Electronic Arts Announces Pricing of Offering of Senior Notes
OREANDA-NEWS. February 19, 2016. Electronic Arts Inc. (NASDAQ:EA) today announced that it has agreed to sell \\$600 million in aggregate principal amount of its 3.700% Senior Notes due 2021 (the “2021 notes”) at a price equal to 99.850% of the principal amount thereof and \\$400 million in aggregate principal amount of its 4.800% Senior Notes due 2026 (the “2026 notes” and, together with the 2021 notes, the “senior notes”) at a price equal to 99.669% of the principal amount thereof. The offering is expected to close on February 24, 2016, subject to customary closing conditions.
The 2021 notes will mature on March 1, 2021 and bear interest at an annual rate of 3.700% and the 2026 notes will mature on March 1, 2026 and bear interest at an annual rate of 4.800%.
EA intends to use the net proceeds from this offering for general corporate purposes, including but not limited to, the payment of amounts due upon conversion, maturity or repurchase of EA’s 0.75% Convertible Senior Notes due 2016, and the repurchase of EA shares, including under EA’s new \\$500 million stock repurchase program. EA expects to complete this new program, which expires on May 31, 2016, over the next several months.
J.P. Morgan Securities LLC, Merrill Lynch, Pierce, Fenner & Smith Incorporated, BNP Paribas Securities Corp., Citigroup Global Markets Inc. and Morgan Stanley & Co. LLC are acting as joint book-running managers for the offering.
The offering is being made pursuant to an effective shelf registration statement on Form S-3 that has previously been filed with the Securities and Exchange Commission (“SEC”). A preliminary prospectus supplement, together with the accompanying prospectus, related to the offering has been filed with the SEC and is available on the SEC’s website, http://www.sec.gov. Copies of the preliminary prospectus supplement and the accompanying prospectus related to this offering may be obtained by contacting: J.P. Morgan Securities LLC at (212) 834-4533, Merrill Lynch, Pierce, Fenner & Smith Incorporated toll free at (800) 294-1322, BNP Paribas Securities Corp. toll free at (800) 854-5674, Citigroup Global Markets Inc. toll free at (800) 831-9146 or Morgan Stanley & Co. LLC toll free at (866) 718-1649.

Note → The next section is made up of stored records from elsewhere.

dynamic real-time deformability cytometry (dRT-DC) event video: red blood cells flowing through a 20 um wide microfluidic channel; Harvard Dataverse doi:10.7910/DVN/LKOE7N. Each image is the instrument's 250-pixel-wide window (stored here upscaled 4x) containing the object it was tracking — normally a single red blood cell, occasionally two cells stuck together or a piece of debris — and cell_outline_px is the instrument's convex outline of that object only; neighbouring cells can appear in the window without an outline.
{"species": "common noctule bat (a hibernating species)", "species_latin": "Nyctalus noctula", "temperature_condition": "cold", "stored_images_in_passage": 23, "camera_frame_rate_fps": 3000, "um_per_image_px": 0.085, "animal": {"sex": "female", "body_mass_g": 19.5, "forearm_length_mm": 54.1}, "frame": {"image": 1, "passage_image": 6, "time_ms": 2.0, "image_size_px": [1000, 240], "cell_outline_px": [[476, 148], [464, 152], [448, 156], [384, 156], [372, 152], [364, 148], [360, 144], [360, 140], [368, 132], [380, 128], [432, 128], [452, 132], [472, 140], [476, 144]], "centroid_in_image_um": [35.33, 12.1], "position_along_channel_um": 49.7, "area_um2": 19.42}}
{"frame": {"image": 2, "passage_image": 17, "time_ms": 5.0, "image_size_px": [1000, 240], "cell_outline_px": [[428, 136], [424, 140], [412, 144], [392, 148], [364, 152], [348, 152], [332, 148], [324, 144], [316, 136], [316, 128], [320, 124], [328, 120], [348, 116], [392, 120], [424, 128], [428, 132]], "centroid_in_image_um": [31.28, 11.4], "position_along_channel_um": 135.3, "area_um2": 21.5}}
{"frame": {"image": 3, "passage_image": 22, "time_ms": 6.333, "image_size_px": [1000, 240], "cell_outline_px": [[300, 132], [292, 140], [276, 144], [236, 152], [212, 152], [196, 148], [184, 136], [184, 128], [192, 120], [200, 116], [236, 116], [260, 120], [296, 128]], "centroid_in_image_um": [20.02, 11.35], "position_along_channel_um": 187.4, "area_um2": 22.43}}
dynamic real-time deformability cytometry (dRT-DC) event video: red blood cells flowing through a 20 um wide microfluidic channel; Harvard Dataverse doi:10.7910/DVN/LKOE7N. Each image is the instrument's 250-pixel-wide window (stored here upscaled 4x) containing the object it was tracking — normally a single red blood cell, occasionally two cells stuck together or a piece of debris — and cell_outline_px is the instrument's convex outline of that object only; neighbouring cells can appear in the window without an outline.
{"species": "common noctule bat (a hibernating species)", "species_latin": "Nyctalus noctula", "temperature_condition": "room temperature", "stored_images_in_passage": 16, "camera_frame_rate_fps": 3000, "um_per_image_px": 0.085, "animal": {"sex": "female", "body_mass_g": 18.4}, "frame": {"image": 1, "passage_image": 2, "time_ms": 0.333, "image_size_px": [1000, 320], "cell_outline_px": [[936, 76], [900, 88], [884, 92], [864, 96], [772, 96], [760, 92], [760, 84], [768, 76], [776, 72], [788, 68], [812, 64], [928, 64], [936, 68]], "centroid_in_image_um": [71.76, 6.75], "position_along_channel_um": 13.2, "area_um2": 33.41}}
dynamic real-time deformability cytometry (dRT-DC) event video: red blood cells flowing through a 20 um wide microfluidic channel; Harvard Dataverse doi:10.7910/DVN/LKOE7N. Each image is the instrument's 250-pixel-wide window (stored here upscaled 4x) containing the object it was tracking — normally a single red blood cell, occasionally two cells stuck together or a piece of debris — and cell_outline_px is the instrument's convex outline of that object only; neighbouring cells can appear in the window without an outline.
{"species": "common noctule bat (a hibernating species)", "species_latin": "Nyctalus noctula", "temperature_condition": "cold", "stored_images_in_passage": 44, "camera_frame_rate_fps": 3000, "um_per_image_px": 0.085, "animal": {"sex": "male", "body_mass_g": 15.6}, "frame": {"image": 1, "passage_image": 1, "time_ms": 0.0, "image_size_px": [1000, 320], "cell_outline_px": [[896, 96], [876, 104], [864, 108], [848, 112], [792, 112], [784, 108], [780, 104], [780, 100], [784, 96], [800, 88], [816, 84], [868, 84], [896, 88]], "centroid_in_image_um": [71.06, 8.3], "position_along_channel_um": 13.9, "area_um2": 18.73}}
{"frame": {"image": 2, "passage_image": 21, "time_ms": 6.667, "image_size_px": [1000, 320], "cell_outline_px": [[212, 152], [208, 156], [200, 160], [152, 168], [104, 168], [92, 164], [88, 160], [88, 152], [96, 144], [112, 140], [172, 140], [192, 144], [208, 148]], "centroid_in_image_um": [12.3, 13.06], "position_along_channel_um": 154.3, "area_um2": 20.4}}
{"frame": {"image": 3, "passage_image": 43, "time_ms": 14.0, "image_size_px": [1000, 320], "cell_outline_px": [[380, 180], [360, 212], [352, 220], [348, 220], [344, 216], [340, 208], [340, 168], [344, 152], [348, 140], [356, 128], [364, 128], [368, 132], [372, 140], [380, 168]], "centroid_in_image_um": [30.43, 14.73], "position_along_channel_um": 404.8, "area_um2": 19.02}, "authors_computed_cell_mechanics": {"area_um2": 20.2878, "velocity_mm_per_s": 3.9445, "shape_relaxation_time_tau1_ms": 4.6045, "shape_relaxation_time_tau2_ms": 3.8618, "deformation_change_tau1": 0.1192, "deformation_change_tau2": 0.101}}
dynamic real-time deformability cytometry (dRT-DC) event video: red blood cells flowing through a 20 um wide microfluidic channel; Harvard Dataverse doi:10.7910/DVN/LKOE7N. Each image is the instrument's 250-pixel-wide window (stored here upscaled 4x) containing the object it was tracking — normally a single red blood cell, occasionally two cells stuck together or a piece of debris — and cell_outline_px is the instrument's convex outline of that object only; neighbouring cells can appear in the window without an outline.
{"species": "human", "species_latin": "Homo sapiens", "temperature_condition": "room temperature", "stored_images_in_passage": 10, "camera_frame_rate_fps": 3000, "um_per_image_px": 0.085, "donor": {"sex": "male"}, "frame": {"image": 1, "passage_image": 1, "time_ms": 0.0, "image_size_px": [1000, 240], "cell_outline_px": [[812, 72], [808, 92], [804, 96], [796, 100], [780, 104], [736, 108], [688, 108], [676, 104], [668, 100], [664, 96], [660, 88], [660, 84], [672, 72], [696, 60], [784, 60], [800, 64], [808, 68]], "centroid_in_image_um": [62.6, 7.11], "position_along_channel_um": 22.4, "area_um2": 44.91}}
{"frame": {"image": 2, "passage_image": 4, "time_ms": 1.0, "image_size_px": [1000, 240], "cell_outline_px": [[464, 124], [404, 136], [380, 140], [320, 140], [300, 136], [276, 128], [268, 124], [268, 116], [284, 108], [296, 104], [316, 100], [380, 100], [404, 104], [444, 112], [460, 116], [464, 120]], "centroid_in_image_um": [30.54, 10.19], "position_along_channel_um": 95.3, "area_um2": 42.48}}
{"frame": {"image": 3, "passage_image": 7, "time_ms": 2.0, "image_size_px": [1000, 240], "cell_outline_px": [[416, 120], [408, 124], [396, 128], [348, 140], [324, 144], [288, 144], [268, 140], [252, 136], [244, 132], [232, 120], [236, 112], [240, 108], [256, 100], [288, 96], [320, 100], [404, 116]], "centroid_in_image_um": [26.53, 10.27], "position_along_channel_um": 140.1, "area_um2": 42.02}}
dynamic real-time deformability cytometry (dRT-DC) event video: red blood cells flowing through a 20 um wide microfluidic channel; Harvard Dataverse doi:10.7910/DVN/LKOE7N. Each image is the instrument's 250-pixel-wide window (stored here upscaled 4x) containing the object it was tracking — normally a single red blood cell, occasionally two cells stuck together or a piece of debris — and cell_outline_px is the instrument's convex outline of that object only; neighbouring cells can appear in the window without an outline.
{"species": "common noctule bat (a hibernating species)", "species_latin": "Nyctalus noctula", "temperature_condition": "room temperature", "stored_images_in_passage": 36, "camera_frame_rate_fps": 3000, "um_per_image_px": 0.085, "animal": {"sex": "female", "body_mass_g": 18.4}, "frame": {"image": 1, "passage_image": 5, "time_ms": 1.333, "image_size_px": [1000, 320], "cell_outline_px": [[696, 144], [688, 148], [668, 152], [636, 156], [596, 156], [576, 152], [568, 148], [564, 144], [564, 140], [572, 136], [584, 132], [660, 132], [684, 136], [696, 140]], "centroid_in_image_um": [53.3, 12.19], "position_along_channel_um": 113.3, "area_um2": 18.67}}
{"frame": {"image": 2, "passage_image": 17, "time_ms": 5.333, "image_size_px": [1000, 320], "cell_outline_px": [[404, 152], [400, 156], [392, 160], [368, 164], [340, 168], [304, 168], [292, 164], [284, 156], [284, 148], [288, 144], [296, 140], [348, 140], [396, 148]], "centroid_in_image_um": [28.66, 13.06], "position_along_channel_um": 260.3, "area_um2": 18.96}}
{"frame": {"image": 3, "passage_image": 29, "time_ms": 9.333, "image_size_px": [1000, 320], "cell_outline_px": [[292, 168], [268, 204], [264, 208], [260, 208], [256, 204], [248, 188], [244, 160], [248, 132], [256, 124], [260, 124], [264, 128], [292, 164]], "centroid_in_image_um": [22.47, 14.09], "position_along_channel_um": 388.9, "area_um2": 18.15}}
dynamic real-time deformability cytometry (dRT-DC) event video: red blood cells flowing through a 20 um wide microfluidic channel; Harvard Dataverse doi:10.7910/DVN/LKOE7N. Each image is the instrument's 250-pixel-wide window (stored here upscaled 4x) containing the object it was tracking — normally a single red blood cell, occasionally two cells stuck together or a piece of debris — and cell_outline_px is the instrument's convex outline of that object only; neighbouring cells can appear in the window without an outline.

This press release shall not constitute an offer to sell or the solicitation of an offer to buy the securities described herein, nor shall there be any sale of these securities in any jurisdiction in which such an offer, solicitation or sale would be unlawful prior to the registration or qualification under the securities laws of any such jurisdiction.
About Electronic Arts
Electronic Arts (NASDAQ:EA) is a global leader in digital interactive entertainment. The Company delivers games, content and online services for Internet-connected consoles, personal computers, mobile phones and tablets. EA has more than 300 million registered players around the world.
In fiscal year 2015, EA posted GAAP net revenue of \\$4.5 billion. Headquartered in Redwood City, California, EA is recognized for a portfolio of critically acclaimed, high-quality blockbuster brands such as The Sims™, Madden NFL, EA SPORTS™ FIFA, Battlefield™, Dragon Age™ and Plants vs. Zombies™.
EA SPORTS, The Sims, Dragon Age, Plants vs. Zombies and Battlefield are trademarks of Electronic Arts Inc. and its subsidiaries. John Madden, NFL and FIFA are the property of their respective owners and used with permission.
Safe Harbor for Forward-Looking Statements
Some statements set forth in this press release regarding Electronic Arts’ offering of senior notes, contain forward-looking statements that are subject to change. Statements including words such as “anticipate”, “believe”, “estimate” or “expect” and statements in the future tense are forward-looking statements. These forward-looking statements are subject to risks and uncertainties that could cause actual events or actual future results to differ materially from those set forth in the forward-looking statements, including the following: Electronic Arts’ ability to effectively execute its business and capital plans, changes in general economic and market conditions, including the stock market, changes in interest rates, including interest rate resets and other factors described in Electronic Arts’ SEC filings (including the preliminary prospectus supplement and accompanying prospectus filed in relation to the offering of senior notes, Electronic Arts’ latest Quarterly Report on Form 10-Q for the fiscal quarter ended December 31, 2015 and Electronic Arts’ Annual Report on Form 10-K for the year ended March 31, 2015). If any of these risks or uncertainties materializes, the potential benefits of the offering of senior notes may not be realized, Electronic Arts’ operating results and financial performance could suffer, and actual results could differ materially from the expectations described in these forward-looking statements. There is no assurance that the offering of the senior notes or the repurchase of shares will be completed or completed as described above. These forward-looking statements speak only as of the date of this press release. Electronic Arts assumes no obligation to update these forward-looking statements.